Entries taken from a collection
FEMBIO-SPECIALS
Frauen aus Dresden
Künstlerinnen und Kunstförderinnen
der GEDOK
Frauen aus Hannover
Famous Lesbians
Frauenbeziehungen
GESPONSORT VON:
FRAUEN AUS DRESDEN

◆ What you are asked to do: Print only the lines from the one with "Künstlerinnen und Kunstförderinnen" to the end of the records, both included.

◆ Output for this exercise:
Künstlerinnen und Kunstförderinnen
der GEDOK
Frauen aus Hannover
Famous Lesbians
Frauenbeziehungen
GESPONSORT VON:
FRAUEN AUS DRESDEN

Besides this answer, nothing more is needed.